Kernberg believed that malignant narcissism should be considered part of a spectrum of pathological narcissism, which he saw as ranging from Hervey M. Cleckley’s antisocial character (what is now referred to as psychopathy or antisocial personality) at the high end of severity, through malignant narcissism, and then to narcissistic personality disorder at the low end. So according to Kernberg’s hierarchy, psychopathy trumps malignant narcissism as a more extreme form of pathological narcissism. Malignant narcissism can be distinguished from psychopathy, according to Kernberg, because of the malignant narcissist’s capacity to internalise “both aggressive and idealized superego precursors, leading to the idealization of the aggressive, sadistic features of the pathological grandiose self of these patients”.

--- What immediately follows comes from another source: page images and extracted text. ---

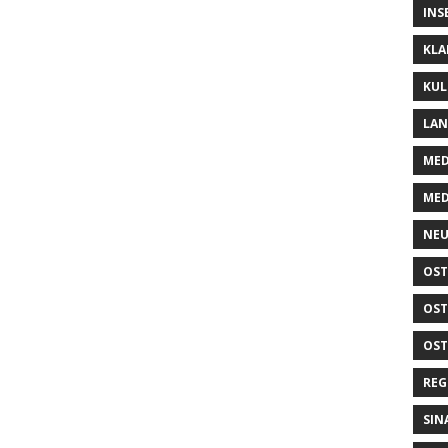
INS
KLA
KUL
LA
MED
MED
NEU
OST
OST
OST
REG
SIN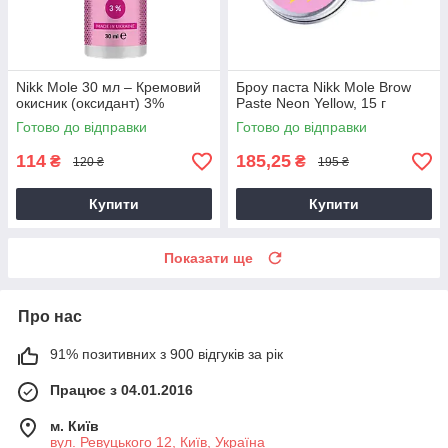
Nikk Mole 30 мл – Кремовий
Броу паста Nikk Mole Brow
окисник (оксидант) 3%
Paste Neon Yellow, 15 г
Готово до відправки
Готово до відправки
114
185,25
₴
₴
120 ₴
195 ₴
Купити
Купити
Показати ще
Про нас
91% позитивних з 900 відгуків за рік
Працює з 04.01.2016
м. Київ
вул. Ревуцького 12, Київ, Україна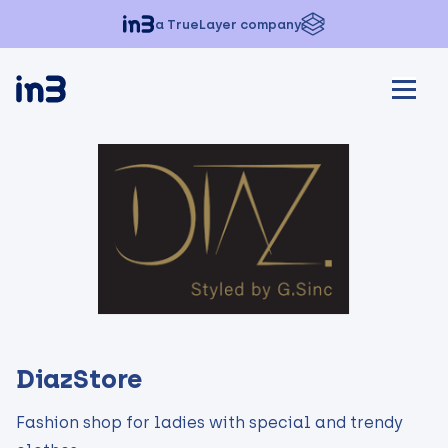
a TrueLayer company
DiazStore
Fashion shop for ladies with special and trendy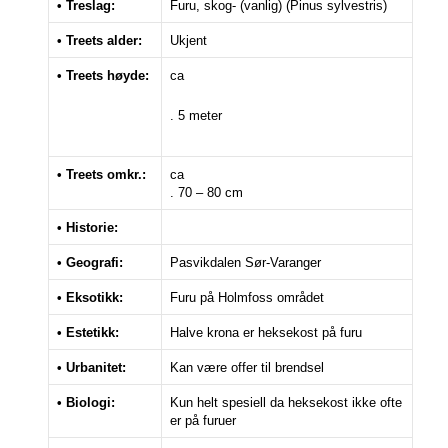
• Treslag:
Furu, skog- (vanlig) (Pinus sylvestris)
• Treets alder:
Ukjent
• Treets høyde:
ca
. 5 meter
• Treets omkr.:
ca
. 70 – 80 cm
• Historie:
• Geografi:
Pasvikdalen Sør-Varanger
• Eksotikk:
Furu på Holmfoss området
• Estetikk:
Halve krona er heksekost på furu
• Urbanitet:
Kan være offer til brendsel
• Biologi:
Kun helt spesiell da heksekost ikke ofte
er på furuer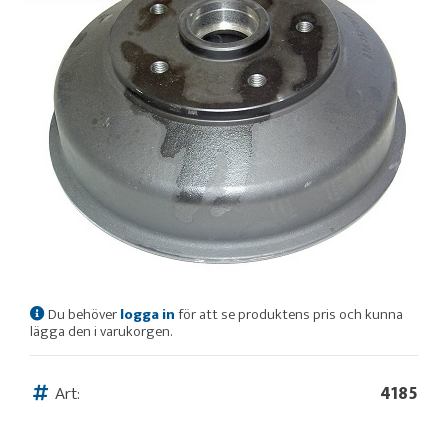
Du behöver
logga in
för att se produktens pris och kunna
lägga den i varukorgen.
Art:
4185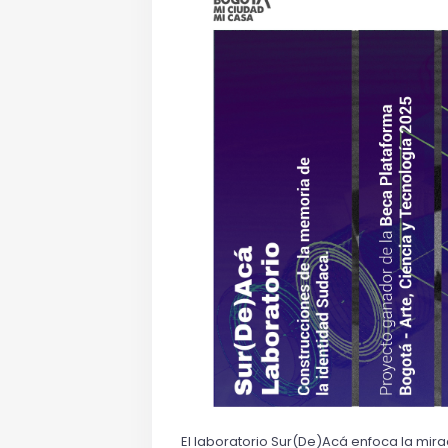
El laboratorio Sur(De)Acá enfoca la mira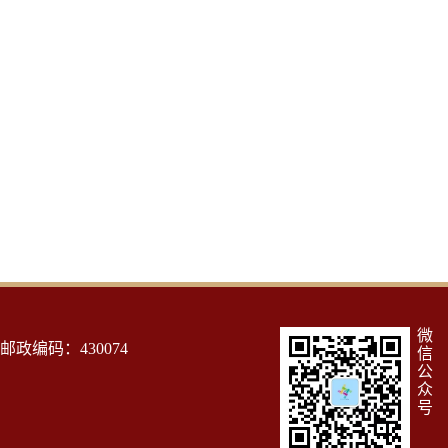
微
政编码：430074
信
公
众
号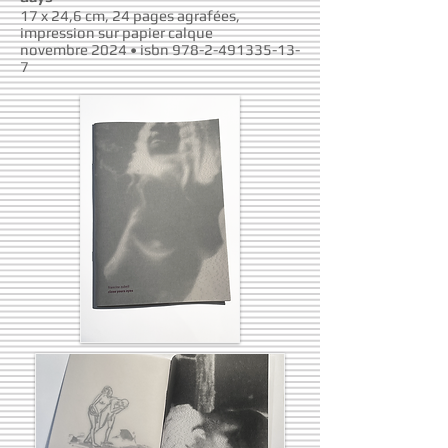
17 x 24,6 cm, 24 pages agrafées,
impression sur papier calque
novembre 2024 • isbn
978-2-491335-13-
7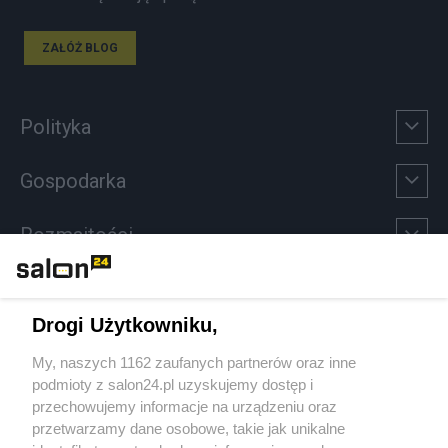
ZAŁÓŻ BLOG
Polityka
Gospodarka
Rozmaitości
Technologie
Drogi Użytkowniku,
Sport
My, naszych 1162 zaufanych partnerów oraz inne
podmioty z salon24.pl uzyskujemy dostęp i
Społeczeństwo
przechowujemy informacje na urządzeniu oraz
przetwarzamy dane osobowe, takie jak unikalne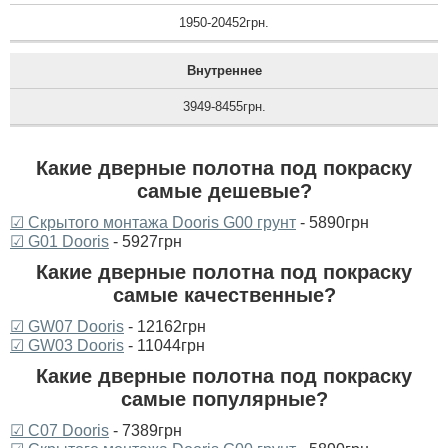
1950-20452грн.
Внутреннее
3949-8455грн.
Какие дверные полотна под покраску
самые дешевые?
☑ Скрытого монтажа Dooris G00 грунт
- 5890грн
☑ G01 Dooris
- 5927грн
Какие дверные полотна под покраску
самые качественные?
☑ GW07 Dooris
- 12162грн
☑ GW03 Dooris
- 11044грн
Какие дверные полотна под покраску
самые популярные?
☑ C07 Dooris
- 7389грн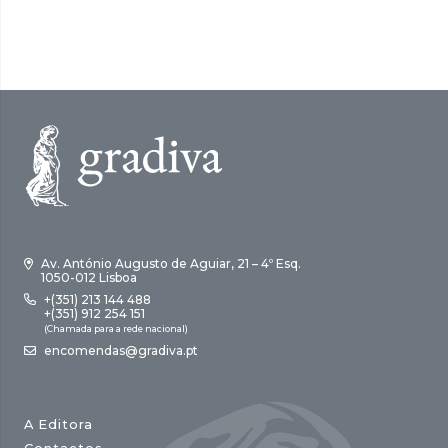
era:
é:
17,00 €.
15,30 €.
Av. António Augusto de Aguiar, 21 – 4º Esq.
1050-012 Lisboa
+(351) 213 144 488
+(351) 912 254 151
(Chamada para a rede nacional)
encomendas@gradiva.pt
A Editora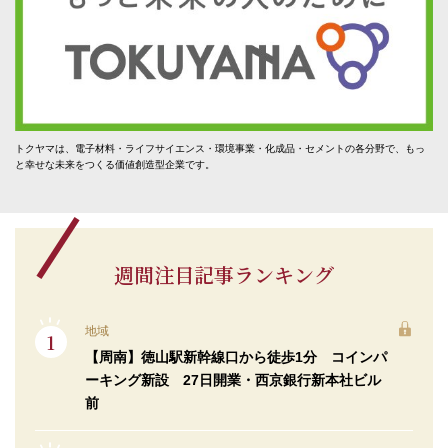
トクヤマは、電子材料・ライフサイエンス・環境事業・化成品・セメントの各分野で、もっ
と幸せな未来をつくる価値創造型企業です。
週間注目記事ランキング
地域
【周南】徳山駅新幹線口から徒歩1分 コインパ
ーキング新設 27日開業・西京銀行新本社ビル
前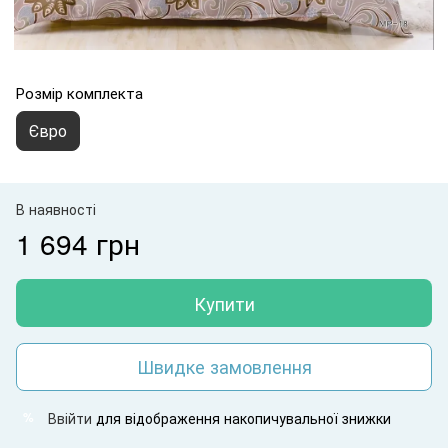
Розмір комплекта
Євро
В наявності
1 694 грн
Купити
Швидке замовлення
Ввійти
для відображення накопичувальної знижки
%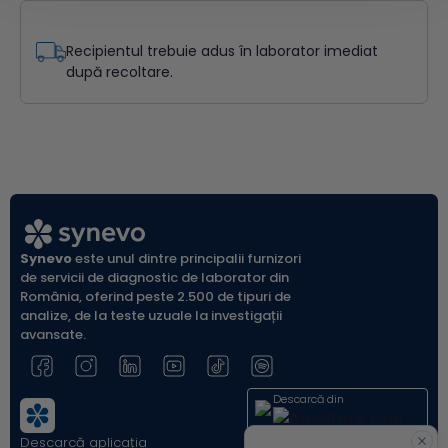
Recipientul trebuie adus în laborator imediat
după recoltare.
Synevo
este unul dintre principalii furnizori
de servicii de diagnostic de laborator din
România, oferind peste 2.500 de tipuri de
analize, de la teste uzuale la investigații
avansate.
Descarcă din
Descarcă aplicația
Acum pe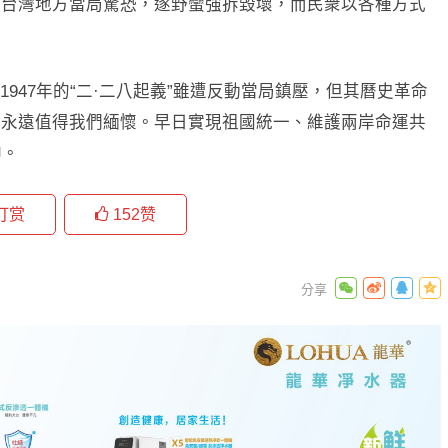
起台灣地方當局驚恐，遂野蠻強拆毀壞，而民衆以各種方式
947年的“二·二八起義”雖遭反動當局鎮壓，但其曆史革命
，永遠值得我們緬懷。早日實現祖國統一、維護兩岸命運共
神。
打赏
152
赞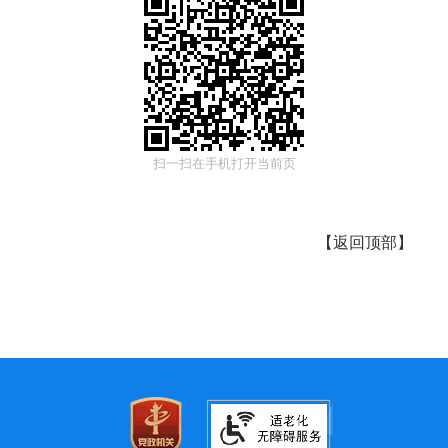
扫一扫在手机打开当前页
【
返回顶部
】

According to Kernberg, the psychopath’s paranoid stance against external influences makes him or her unwilling to internalise even the values of the “aggressor”, while malignant narcissists “have the capacity to admire powerful people, and can depend on sadistic and powerful but reliable parental images”. Malignant narcissists, in contrast to psychopaths, are also said to be capable of developing:

“some identification with other powerful idealized figures as part of a cohesive ‘gang’…which permits at least some loyalty and good object relations to be internalized… Some of them may present rationalized antisocial behavior – for example, as leaders of sadistic gangs or terrorist groups…with the capacity for loyalty to their own comrades.”

Psychopathy

The terms malignant narcissist and psychopath are sometimes used interchangeably because there is little to clinically separate the two. Individuals with narcissistic personality disorder, malignant narcissism, and psychopathy all display similar traits which are outlined in the Hare Psychopathy Checklist. The test has 20 items scored on a three-point scale, with a rating of:

  • 0 if it does not apply at all;
  • 1 if there is a partial match or mixed information; and
  • 2 if there is a reasonably good match.

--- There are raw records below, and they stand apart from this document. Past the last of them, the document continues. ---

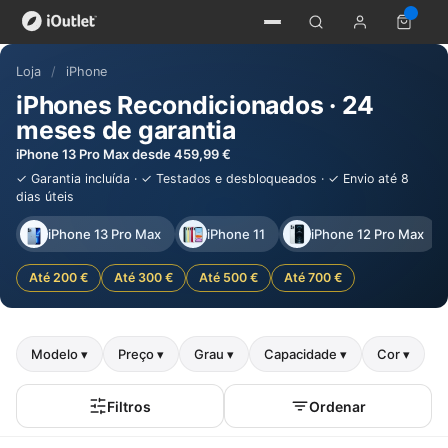
Loja
/
iPhone
iPhones Recondicionados · 24
meses de garantia
iPhone 13 Pro Max desde 459,99 €
✓ Garantia incluída · ✓ Testados e desbloqueados · ✓ Envio até 8
dias úteis
iPhone 13 Pro Max
iPhone 11
iPhone 12 Pro Max
Até 200 €
Até 300 €
Até 500 €
Até 700 €
Modelo ▾
Preço ▾
Grau ▾
Capacidade ▾
Cor ▾
Filtros
Ordenar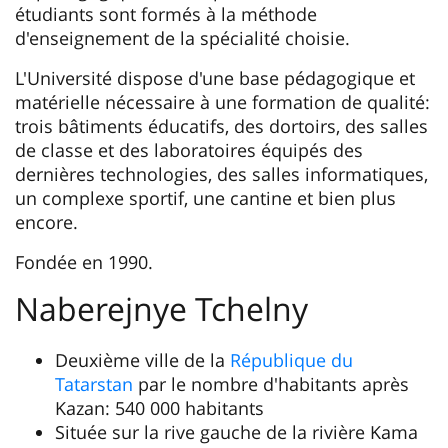
étudiants sont formés à la méthode
d'enseignement de la spécialité choisie.
L'Université dispose d'une base pédagogique et
matérielle nécessaire à une formation de qualité:
trois bâtiments éducatifs, des dortoirs, des salles
de classe et des laboratoires équipés des
dernières technologies, des salles informatiques,
un complexe sportif, une cantine et bien plus
encore.
Fondée en 1990.
Naberejnye Tchelny
Deuxième ville de la
République du
Tatarstan
par le nombre d'habitants après
Kazan: 540 000 habitants
Située sur la rive gauche de la rivière Kama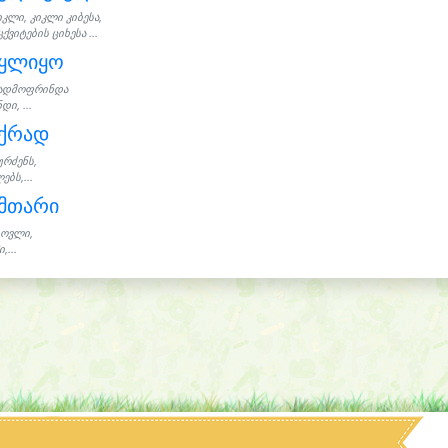
იკლი, კიკლი კიბესა,
ქვიტების ციხესა ...
იყლიყო
ადმოფრინდა
დი, ...
აქრად
ურძენს,
ებს,...
ამთარი
ოვლი,
,...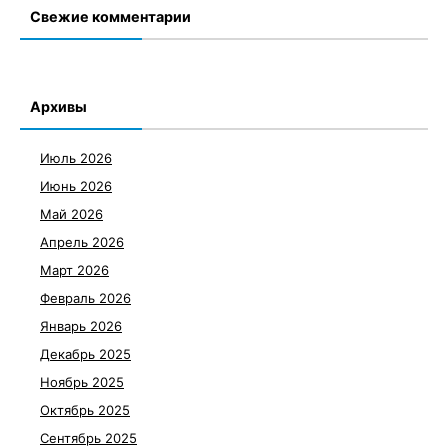
Свежие комментарии
Архивы
Июль 2026
Июнь 2026
Май 2026
Апрель 2026
Март 2026
Февраль 2026
Январь 2026
Декабрь 2025
Ноябрь 2025
Октябрь 2025
Сентябрь 2025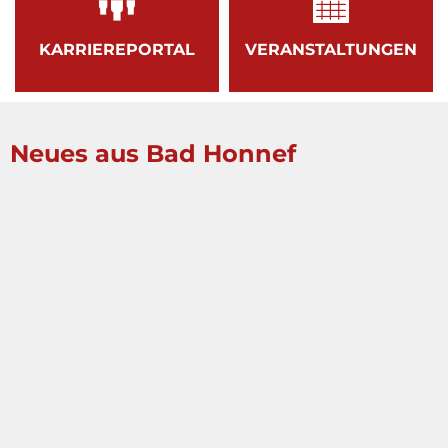
KARRIEREPORTAL
VERANSTALTUNGEN
Neues aus Bad Honnef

With a maximum score of 40, the cut-off for the label of psychopathy is 30 in the US and 25 in the UK. High scores are positively associated with measures of impulsivity and aggression, Machiavellianism, persistent criminal behaviour, and negatively associated with measures of empathy and affiliation.

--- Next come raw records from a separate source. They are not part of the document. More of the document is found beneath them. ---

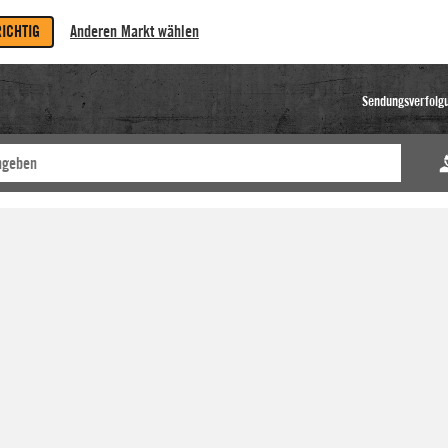
RICHTIG
Anderen Markt wählen
Sendungsverfolg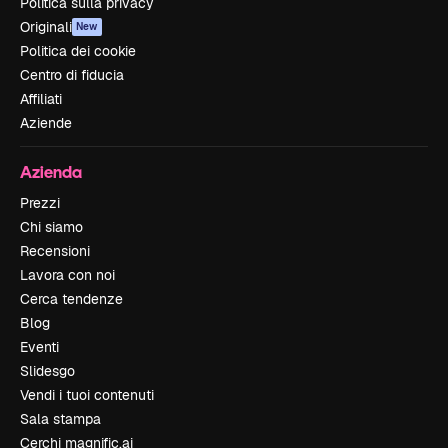
Politica sulla privacy
Originali
New
Politica dei cookie
Centro di fiducia
Affiliati
Aziende
Azienda
Prezzi
Chi siamo
Recensioni
Lavora con noi
Cerca tendenze
Blog
Eventi
Slidesgo
Vendi i tuoi contenuti
Sala stampa
Cerchi magnific.ai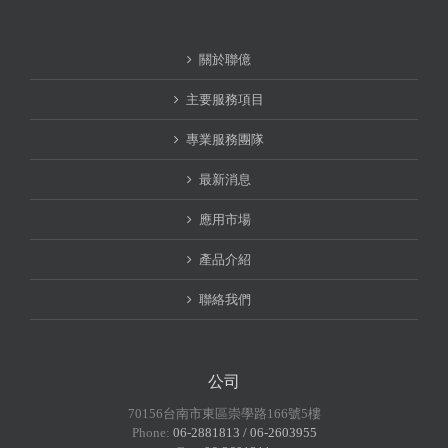
關於聯億
主要服務項目
專業服務團隊
最新消息
應用市場
產品介紹
聯絡我們
公司
70156台南市東區崇學路166號5樓
Phone:
06-2881813 / 06-2603955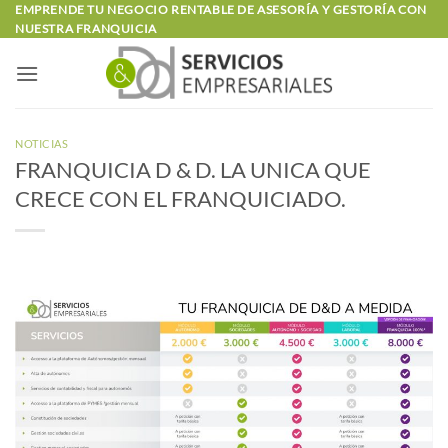
Saltar
EMPRENDE TU NEGOCIO RENTABLE DE ASESORÍA Y GESTORÍA CON
NUESTRA FRANQUICIA
al
contenido
NOTICIAS
FRANQUICIA D & D. LA UNICA QUE
CRECE CON EL FRANQUICIADO.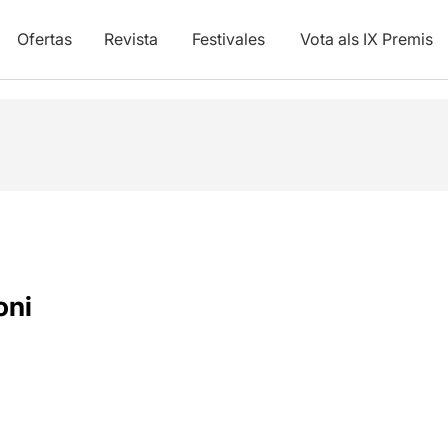
Ofertas
Revista
Festivales
Vota als IX Premis
oni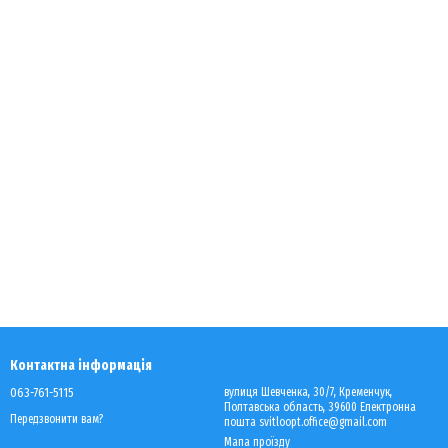
Контактна інформація
063-761-5115
вулиця Шевченка, 30/7, Кременчук,
Полтавська область, 39600 Електронна
Передзвонити вам?
пошта svitloopt.office@gmail.com
Мапа проїзду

Malignant narcissism is highlighted as a key area in the study of mass murder, sexual, and serial murder.

Contrast with Narcissism

The primary difference between narcissism and malignant narcissism is that malignant narcissism includes comorbid features of other personality disorders and thus consists of a broader range of symptoms than pathological narcissism (NPD). In the term “malignant narcissism”, the word “malignant” is used in the sense of the word described by the Merriam-Webster Dictionary as “passionately and relentlessly malevolent: aggressively malicious”. In malignant narcissism, NPD is accompanied by additional symptoms of antisocial, paranoid and sadistic personality disorders. While a person with NPD will deliberately damage other people in pursuit of their own selfish desires, they may regret and will in some circumstances show remorse for doing so. Because traits of antisocial personality disorder are present in malignant narcissism, the “malignant narcissist” suffers from a more pervasive lack of empathy than someone with NPD alone and will lack feelings of guilt or remorse for the damage they cause. Since sadism is often considered a feature of malignant narcissism, an individual with the syndrome may not only lack feelings of guilt or remorse for hurting others but may even derive pleasure from the gratuitous infliction of mental or physical pain on others. These traits were formerly codified in the DSM-III under sadistic personality disorder (SPD).

Therapy

Typically in the analysis of the malignant narcissist, “the patient attempts to triumph over the analyst by destroying the analysis and himself or herself” – an extreme version of what Jacques Lacan described as “that resistance of the amour-propre… which is often expressed thus: ‘I can’t bear the thought of being freed by anyone other than myself'”.